Tuvalu election puts Taiwan ties in play

SYDNEY (Reuters) - The freshly elected lawmakers of the tiny Pacific country of Tuvalu are set to choose a prime minister against a backdrop of China’s efforts to erode the region’s traditional support for Taiwan.

FILE PHOTO: Tuvalu Prime Minister Enele Sosene Sopoaga addresses the 73rd session of the United Nations General Assembly at U.N. headquarters in New York, U.S., September 27, 2018. REUTERS/Eduardo Munoz/File Photo

Incumbent Prime Minister Enele Sopoaga, a strong supporter of Taiwan, retained his seat at a general election on Monday, voting results show, and any move by the new lawmakers to replace him will be closely watched in Beijing and Taipei.

The South Pacific has been a diplomatic stronghold for Taiwan, where formal ties with six of the 16 island nations make up more than a third of its total alliances.

That is now under threat, as Solomon Islands strongly considers a switch to Beijing away from Taiwan. Beijing views Taiwan as a wayward province with no right to state-to-state ties.

It is unclear whether there is appetite to explore a diplomatic shift in Tuvalu, a nation of around 12,000 people and one of the smallest electoral democracies in the world.

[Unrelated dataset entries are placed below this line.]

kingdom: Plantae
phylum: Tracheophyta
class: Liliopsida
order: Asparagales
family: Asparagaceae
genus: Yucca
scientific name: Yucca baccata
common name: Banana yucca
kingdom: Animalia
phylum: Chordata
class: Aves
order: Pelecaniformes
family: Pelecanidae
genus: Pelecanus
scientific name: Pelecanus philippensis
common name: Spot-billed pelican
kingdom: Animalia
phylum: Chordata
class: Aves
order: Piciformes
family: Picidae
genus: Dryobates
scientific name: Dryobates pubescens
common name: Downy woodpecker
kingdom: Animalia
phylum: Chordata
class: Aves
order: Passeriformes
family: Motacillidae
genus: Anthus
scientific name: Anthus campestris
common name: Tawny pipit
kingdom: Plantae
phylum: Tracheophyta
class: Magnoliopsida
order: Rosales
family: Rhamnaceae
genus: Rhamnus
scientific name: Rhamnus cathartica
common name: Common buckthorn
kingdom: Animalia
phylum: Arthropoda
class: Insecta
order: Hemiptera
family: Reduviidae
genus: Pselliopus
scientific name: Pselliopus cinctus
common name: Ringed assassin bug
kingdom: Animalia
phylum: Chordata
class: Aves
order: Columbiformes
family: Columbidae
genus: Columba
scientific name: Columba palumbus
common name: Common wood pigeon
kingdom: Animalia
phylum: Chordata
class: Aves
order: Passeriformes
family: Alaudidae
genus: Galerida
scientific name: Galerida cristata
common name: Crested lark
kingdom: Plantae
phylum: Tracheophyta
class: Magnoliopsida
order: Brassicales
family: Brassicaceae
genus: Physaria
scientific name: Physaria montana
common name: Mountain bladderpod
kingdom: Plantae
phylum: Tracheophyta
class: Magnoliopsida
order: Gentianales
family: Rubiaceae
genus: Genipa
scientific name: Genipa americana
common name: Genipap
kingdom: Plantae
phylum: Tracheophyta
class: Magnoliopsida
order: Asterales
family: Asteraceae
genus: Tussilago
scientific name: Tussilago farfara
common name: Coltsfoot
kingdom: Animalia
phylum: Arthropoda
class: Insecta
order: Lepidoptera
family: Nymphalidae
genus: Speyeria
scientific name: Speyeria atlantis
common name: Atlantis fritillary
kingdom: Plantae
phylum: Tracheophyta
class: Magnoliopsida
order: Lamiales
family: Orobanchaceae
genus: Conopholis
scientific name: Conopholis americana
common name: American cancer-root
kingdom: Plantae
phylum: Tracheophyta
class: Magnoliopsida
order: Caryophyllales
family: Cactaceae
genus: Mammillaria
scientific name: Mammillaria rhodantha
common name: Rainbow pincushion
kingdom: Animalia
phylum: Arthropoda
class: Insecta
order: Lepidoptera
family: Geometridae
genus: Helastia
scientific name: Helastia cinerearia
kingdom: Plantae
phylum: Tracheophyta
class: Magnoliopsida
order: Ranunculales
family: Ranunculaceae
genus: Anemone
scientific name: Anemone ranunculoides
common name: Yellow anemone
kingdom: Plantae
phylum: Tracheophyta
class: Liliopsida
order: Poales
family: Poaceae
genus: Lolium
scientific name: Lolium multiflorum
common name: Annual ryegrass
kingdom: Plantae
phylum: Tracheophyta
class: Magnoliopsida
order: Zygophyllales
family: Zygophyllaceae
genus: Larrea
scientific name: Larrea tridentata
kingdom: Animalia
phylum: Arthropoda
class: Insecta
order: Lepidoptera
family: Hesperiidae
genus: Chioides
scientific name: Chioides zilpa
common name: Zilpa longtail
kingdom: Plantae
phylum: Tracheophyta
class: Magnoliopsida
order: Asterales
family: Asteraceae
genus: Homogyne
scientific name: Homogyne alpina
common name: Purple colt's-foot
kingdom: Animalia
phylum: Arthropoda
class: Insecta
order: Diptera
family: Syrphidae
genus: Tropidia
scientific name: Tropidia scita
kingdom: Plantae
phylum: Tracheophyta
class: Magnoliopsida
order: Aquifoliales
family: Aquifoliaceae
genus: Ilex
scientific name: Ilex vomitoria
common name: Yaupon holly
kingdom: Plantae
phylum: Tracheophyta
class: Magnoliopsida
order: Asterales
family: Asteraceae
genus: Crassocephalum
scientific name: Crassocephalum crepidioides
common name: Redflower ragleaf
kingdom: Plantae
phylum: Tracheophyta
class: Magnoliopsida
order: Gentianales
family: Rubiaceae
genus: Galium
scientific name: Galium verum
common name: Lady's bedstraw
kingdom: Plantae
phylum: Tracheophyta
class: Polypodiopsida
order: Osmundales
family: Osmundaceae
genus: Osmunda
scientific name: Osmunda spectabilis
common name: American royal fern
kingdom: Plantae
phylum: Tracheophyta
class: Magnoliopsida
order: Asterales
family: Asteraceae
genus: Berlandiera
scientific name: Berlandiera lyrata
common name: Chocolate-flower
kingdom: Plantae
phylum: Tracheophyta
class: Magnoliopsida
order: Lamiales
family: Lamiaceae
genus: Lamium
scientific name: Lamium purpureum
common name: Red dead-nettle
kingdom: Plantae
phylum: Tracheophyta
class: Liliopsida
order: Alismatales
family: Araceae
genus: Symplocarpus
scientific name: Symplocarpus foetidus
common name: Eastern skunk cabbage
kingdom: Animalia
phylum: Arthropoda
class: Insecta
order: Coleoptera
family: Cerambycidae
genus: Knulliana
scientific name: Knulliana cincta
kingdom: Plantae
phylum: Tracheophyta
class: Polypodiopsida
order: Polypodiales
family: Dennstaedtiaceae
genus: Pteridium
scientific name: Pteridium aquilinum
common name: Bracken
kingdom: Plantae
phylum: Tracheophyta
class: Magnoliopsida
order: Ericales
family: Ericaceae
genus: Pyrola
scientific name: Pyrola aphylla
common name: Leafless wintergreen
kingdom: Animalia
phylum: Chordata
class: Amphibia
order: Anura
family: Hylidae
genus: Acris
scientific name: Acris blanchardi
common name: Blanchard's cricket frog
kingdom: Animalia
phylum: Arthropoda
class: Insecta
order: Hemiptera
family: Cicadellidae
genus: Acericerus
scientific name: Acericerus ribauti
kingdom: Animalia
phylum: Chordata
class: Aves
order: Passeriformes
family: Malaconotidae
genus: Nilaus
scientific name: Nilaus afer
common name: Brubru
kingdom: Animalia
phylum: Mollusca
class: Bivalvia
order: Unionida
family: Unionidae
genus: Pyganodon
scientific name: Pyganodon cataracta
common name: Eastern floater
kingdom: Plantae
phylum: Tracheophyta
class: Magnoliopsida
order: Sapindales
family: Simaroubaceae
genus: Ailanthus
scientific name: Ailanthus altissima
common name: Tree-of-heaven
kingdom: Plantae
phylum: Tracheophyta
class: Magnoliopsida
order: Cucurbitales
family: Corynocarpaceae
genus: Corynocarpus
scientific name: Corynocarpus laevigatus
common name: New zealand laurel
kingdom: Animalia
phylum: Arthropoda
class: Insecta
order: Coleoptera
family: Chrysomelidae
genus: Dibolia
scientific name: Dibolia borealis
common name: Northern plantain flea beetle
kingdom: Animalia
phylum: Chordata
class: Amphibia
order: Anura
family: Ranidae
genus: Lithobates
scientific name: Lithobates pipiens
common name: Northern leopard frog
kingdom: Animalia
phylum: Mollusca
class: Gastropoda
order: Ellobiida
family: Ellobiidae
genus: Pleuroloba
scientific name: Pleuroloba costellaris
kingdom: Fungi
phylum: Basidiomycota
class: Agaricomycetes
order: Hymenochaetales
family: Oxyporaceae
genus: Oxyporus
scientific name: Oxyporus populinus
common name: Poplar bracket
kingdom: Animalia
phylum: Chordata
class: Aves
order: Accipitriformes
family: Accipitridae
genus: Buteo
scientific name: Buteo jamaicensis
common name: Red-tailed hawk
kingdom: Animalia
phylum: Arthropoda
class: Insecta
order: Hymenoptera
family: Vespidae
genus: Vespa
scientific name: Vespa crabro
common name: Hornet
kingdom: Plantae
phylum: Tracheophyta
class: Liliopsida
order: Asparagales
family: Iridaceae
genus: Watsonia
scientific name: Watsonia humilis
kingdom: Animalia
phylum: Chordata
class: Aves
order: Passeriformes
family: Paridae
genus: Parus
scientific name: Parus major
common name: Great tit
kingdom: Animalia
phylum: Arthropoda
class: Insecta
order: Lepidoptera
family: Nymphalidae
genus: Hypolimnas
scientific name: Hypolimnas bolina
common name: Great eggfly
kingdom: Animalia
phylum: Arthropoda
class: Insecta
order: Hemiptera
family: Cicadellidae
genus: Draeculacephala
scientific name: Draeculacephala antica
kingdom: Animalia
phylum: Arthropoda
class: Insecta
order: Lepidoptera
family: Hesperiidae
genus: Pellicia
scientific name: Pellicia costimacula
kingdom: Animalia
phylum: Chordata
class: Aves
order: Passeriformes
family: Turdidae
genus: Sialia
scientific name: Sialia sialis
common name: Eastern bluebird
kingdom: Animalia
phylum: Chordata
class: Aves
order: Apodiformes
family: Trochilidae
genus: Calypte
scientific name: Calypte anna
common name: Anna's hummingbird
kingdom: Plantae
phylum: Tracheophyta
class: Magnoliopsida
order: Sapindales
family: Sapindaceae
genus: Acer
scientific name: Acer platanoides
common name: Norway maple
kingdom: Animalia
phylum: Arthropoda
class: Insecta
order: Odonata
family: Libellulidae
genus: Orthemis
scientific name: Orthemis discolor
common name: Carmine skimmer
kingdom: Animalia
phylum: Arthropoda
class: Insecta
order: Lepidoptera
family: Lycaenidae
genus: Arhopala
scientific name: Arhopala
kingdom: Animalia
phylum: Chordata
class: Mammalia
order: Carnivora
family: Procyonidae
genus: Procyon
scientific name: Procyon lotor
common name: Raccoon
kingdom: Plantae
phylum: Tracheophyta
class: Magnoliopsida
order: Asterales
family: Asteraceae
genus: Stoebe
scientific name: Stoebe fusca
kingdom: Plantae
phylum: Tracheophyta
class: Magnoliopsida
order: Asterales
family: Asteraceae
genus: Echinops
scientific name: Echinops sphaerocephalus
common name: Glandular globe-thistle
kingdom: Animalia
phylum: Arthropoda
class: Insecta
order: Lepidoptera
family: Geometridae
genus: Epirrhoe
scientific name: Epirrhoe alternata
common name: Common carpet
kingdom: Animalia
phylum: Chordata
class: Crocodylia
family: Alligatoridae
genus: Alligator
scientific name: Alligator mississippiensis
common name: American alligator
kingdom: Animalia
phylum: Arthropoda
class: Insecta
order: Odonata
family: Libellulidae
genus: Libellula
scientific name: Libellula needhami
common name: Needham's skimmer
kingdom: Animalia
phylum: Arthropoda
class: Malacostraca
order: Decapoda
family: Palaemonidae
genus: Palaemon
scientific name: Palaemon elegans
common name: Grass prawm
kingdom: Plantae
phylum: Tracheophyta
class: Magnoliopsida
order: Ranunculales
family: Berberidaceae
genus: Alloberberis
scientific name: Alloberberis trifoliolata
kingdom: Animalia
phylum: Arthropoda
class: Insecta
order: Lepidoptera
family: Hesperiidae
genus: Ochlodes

No date for the election of a new prime minister has been set, and the vote could take place any time in the coming weeks.

The re-election of Sopoaga would close the door to “any prospect that Tuvalu shifts away from Taiwan,” said Jonathan Pryke, director of the Pacific Islands program at the Lowy Institute, a think tank in Australia.

Seven of Tuvalu’s 16 members of the new parliament will be newcomers, according to the official results published on Tuesday.

Sopoaga, who has been prime minister since 2013, said in August that the island had no relations with China.

“We have a long-standing relationship with Taiwan, I appreciate what they have done for us,” Sopoaga told reporters in August.

Sopoaga has become a fixture on the international stage in calling for tougher global action to tackle climate change which threatens the low-lying country.

Taiwan will contribute $7.06 million to Tuvalu’s budget in 2019, according to budget documents.

Along with aid, Tuvalu is heavily reliant on income derived from the sale of fishing licenses to foreign trawlers and revenue generated from its fortunate country code domain name.

Tuvalu controls the rights to “.tv”, attracting interest from many media companies and websites around the world which pay for the rights to use the domain.